The objectives of the CCAMLR bioregionalisation workshop:

  • to collate existing biological, physical and chemical data on coastal and oceanic provinces in the Antarctic marine environment, integrating the distribution of species as well as the characteristics of the ecosystem;
  • to analyze the pertinent datasets and graphically represent the principal bioregions in the water column and on the floor of the Southern Ocean, with particular attention paid to zones that can easily be affected by human activity;
  • to make recommendations to the CCAMLR Scientific Committee prior to its 26th annual meeting in October 2007 in Hobart, Australia.

"Whereas the workshop held in Silver Spring, Maryland was merely consultative, the Brussels workshop was a major scientific step towards the beginning of a political process," said de Lichtervelde.

The Brussels CCAMLR workshop was a major step forward in the scientific process of establishing MPAs. It built on the foundations laid by a previous bioregionalisation workshop held in September 2006 in Hobart, Australia. The experts who participated in the Hobart workshop set up a proof of concept for bioregionalisation, and a general framework for the bioregionalisaiton process was agreed upon for the pelagic zone (top layer of the ocean).

At the Brussels workshop, the participants were able to go into much greater detail. New data was examined which helped confirm the initial bioregion delineation scheme that had been proposed in Hobart. The participants at the Brussels workshop also began to set up a scheme to examine the benthic zones (at the bottom of the ocean) as well. It was also decided that since the interconnectivity between the pelagic and benthic regions of the ocean aren't very well understood, it was decided to have two separate bioregionalisaiton schemes for the pelagic and benthic zones.

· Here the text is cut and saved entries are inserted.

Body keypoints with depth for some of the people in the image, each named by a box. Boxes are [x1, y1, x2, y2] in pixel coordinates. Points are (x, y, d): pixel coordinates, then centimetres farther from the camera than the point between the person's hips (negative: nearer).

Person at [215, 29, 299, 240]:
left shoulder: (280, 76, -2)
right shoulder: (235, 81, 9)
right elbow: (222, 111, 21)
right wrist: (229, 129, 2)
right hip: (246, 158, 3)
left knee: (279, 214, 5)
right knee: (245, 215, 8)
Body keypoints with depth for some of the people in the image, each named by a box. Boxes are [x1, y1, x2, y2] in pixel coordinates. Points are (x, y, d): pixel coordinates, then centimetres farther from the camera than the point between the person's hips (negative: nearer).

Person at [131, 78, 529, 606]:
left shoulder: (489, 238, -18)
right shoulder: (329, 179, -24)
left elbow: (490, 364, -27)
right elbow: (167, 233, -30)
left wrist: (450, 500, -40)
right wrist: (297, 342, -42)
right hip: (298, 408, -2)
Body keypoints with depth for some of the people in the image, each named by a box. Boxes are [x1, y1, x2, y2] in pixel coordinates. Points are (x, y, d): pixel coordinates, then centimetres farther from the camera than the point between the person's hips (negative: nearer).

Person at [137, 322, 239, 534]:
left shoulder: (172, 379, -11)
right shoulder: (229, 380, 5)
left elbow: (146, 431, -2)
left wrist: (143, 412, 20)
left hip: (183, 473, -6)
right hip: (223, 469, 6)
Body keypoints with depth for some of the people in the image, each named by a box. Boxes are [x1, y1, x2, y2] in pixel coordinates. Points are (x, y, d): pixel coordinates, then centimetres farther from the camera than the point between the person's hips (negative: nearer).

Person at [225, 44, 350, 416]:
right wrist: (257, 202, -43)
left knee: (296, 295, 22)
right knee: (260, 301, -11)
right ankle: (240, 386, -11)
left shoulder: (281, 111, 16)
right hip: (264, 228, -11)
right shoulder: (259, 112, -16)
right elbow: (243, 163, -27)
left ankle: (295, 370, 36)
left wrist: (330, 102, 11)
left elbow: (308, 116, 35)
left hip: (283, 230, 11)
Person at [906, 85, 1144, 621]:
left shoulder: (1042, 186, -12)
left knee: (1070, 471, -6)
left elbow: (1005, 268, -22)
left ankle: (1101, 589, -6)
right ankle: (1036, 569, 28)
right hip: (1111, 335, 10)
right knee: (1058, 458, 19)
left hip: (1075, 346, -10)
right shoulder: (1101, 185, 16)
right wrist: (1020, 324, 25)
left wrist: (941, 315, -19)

The workshop also took note of SCAR MarBIN network, recognising its "great present and potential value to bioregionalisaiton," allowing those who use it "to search, display and extract taxonomy and distribution information for many Southern Ocean species," according to Dr. Claude de Broyer, marine biologist from the Belgian Royal Institute of Natural Sciences and scientific representative for Belgium at the workshop.

The road ahead

The official report from the bioregionalisation workshop will be released at the 26th annual CCAMLR meeting, which takes place from October 22nd until November 2nd, 2007 in Hobart on the island of Tasmania in Australia. The meeting will focus on discussing the conclusions reached at the bioregionalisation workshop and work will continue on devising a representative network of marine protected areas reflecting the broad spectrum of the various ecosystems that exist in the Southern Ocean. Once this network is created, it will be necessary to find an effective way to manage it.

"The Southern Ocean provides a service to the rest of the planet, and we must be conscious of the way in which we harvest the resources it provides," said de Lichtervelde.

On basis of the data already available and if the methods of bioregionalisation discussed at the Brussels workshop are accepted, CCAMLR representatives could propose holding another bioregionalisation workshop. With the bulk of the research already done, such a meeting would be geared more towards the political side of the agenda, and participants would discuss the methods for designating marine protection areas.

Although Antarctica is outside the framework of the United Nations, CCAMLR work on MPAs would contribute to the international objective of establishing a representative network of MPAs by 2012.

The Southern Ocean provides a service to the rest of the planet.